If we have a look at the portrait lenses, which have an equivalent focal length of around 85/90mm, there is the fabulous M.Zuiko 45mm f/1.8, the Voigtlander 42.5mm f/0.95 and the Lumix Leica 45mm f/2.8 macro, which despite being designed for macro photography, can also be interesting for portraits. There is also the M.Zuiko 75mm f/1.8, which is longer (150mm equivalent) but currently rated the best MFT lens ever. And with the imminent release of the Panasonic Leica 42.5mm f/1.2 (the fastest MFT lens with AF to date), the choice of fast medium telephoto lenses is getting vaster and vaster.

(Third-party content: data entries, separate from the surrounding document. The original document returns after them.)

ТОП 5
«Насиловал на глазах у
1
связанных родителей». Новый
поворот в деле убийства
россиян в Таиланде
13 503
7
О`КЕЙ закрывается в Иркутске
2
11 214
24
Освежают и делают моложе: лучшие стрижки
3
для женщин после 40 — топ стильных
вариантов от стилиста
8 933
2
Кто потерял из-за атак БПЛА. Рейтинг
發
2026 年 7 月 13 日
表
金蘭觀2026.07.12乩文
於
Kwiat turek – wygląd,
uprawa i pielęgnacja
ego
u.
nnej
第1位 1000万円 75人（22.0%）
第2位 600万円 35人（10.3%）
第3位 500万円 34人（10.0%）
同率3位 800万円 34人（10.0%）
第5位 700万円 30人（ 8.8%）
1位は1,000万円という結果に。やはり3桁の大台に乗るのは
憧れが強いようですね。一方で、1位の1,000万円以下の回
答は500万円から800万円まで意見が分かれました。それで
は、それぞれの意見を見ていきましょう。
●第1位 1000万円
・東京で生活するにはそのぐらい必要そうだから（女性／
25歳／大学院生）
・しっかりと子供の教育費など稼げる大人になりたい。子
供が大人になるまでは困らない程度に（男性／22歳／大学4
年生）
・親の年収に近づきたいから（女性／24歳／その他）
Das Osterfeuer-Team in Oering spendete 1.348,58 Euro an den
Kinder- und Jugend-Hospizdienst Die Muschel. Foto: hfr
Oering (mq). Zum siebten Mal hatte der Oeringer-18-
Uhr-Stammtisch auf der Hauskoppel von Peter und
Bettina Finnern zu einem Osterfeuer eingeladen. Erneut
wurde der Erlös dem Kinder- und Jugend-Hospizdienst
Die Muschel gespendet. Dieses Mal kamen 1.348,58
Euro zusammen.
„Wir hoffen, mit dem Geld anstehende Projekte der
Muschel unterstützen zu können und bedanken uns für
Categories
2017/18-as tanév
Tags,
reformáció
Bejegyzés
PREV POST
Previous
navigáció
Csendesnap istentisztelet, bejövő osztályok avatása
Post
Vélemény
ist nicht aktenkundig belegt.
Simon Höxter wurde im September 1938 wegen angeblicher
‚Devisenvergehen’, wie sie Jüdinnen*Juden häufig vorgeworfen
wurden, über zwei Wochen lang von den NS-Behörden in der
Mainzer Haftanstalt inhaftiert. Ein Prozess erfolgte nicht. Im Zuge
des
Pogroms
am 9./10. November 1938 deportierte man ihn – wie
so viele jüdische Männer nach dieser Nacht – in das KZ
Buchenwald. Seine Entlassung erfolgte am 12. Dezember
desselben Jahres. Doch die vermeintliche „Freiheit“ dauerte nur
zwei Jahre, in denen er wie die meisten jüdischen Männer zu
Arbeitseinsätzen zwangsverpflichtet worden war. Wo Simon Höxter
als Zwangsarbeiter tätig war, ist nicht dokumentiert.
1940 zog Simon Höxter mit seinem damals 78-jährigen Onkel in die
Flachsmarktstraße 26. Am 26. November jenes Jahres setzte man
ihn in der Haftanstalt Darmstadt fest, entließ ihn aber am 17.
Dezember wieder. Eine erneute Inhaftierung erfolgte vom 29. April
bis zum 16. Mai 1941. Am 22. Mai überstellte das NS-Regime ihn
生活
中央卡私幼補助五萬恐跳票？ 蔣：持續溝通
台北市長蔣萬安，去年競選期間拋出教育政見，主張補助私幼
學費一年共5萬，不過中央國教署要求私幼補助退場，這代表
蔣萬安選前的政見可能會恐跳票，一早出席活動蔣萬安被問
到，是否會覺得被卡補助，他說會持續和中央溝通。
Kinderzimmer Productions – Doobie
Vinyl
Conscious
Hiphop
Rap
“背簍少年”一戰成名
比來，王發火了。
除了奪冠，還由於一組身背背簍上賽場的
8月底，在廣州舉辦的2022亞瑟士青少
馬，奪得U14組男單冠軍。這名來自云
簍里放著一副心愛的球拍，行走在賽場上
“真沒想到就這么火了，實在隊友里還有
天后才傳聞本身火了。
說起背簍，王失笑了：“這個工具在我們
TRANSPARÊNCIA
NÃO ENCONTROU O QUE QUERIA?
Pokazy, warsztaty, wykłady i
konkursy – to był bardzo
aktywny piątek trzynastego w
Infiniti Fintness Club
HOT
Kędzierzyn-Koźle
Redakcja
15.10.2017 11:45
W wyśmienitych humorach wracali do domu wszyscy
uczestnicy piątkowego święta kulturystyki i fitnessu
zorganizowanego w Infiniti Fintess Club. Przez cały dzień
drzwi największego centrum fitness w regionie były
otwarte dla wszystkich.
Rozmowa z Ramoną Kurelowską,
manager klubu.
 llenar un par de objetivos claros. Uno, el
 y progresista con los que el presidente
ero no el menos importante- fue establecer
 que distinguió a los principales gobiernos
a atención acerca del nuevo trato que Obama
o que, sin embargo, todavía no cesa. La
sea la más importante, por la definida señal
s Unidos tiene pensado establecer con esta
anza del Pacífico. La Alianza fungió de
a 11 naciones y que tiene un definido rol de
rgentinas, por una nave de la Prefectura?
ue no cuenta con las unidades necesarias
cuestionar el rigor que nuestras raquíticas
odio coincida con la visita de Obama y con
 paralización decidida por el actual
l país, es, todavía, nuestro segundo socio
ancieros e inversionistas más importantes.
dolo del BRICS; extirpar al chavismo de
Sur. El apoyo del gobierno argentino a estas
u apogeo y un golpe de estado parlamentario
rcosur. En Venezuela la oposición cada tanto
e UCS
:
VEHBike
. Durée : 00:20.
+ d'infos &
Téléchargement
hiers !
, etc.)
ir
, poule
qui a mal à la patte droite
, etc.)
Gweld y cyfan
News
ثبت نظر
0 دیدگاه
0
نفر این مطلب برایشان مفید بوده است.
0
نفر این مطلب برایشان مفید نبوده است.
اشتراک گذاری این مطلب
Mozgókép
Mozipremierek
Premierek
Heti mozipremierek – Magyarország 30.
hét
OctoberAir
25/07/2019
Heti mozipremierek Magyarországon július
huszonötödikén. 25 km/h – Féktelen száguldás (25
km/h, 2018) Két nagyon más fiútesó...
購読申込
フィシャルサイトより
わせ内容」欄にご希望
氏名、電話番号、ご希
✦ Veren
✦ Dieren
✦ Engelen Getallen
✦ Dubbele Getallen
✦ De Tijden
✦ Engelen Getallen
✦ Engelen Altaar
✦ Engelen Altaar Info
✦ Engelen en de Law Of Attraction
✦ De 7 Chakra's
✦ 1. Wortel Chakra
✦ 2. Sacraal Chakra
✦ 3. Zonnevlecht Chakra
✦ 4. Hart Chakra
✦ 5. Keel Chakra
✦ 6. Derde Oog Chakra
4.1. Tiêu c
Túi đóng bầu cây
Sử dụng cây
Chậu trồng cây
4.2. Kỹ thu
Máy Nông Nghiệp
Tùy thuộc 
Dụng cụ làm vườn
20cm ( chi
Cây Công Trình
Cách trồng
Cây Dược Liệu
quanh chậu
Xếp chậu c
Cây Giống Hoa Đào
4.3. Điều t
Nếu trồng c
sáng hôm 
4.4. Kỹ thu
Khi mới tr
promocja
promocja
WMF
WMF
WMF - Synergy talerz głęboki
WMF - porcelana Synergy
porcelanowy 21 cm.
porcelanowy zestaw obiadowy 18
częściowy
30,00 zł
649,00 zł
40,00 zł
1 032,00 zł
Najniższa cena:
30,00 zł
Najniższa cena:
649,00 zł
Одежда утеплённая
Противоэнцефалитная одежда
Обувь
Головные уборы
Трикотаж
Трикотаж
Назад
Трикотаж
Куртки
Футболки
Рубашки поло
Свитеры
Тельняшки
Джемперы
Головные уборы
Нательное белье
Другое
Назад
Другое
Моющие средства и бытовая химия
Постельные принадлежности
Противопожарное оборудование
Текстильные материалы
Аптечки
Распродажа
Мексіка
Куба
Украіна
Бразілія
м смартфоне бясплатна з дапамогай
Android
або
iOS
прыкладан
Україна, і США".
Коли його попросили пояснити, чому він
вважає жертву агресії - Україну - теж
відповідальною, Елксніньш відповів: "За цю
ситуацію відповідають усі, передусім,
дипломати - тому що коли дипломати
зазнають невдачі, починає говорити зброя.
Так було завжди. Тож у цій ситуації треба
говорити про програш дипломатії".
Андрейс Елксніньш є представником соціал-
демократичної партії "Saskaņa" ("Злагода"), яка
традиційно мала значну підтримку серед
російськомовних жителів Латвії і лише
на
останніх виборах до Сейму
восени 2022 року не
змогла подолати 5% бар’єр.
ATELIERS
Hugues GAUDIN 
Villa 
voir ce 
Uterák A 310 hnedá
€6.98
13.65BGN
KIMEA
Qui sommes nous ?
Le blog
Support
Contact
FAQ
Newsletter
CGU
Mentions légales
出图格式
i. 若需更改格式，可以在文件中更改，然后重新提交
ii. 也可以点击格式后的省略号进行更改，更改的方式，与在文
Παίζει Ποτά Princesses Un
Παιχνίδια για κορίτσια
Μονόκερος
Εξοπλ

Of course the results you have seen here comes all from very fast lenses but you can also achieve good results with your kit lens if you follow the tips and tricks explained before. Use the fastest aperture you have and focus close as you can. Using a telephoto zoom lens will increase the chances of a shallower depth of field even if it doesn’t have a fast constant aperture.
Conclusion: it is a question of lenses
As you can see, an attractive shallow depth of field is often if not always related to the lenses we use. As I often write, the camera body is important, the sensor in it is important but the most important thing to consider is the piece of glass you mount in front of it. A pleasant shallow depth of field will always come more easily from a fast prime lens or high quality lens with a constant aperture.
And remember, especially if you are a beginner, that you can always experiment at home with the gear you have to get an idea of what you can achieve and what the limits are. Below, you can see a final homemade example!
The moral of the story is that if you use the Micro Four Thirds system, achieving shallow depth of field in your pictures is less dependant on the camera and sensor size than it is on the lenses you choose to use with it.
To achieve an impressive shallow DoF, the lenses you ultimately select must have: the option of a very fast aperture (f/2.0 and faster) and a relatively long focal length (at least 45mm). Generally, primes are better than zooms unless the zoom has the option of a constant aperture like the 35-100mm f/2.8 mentioned above.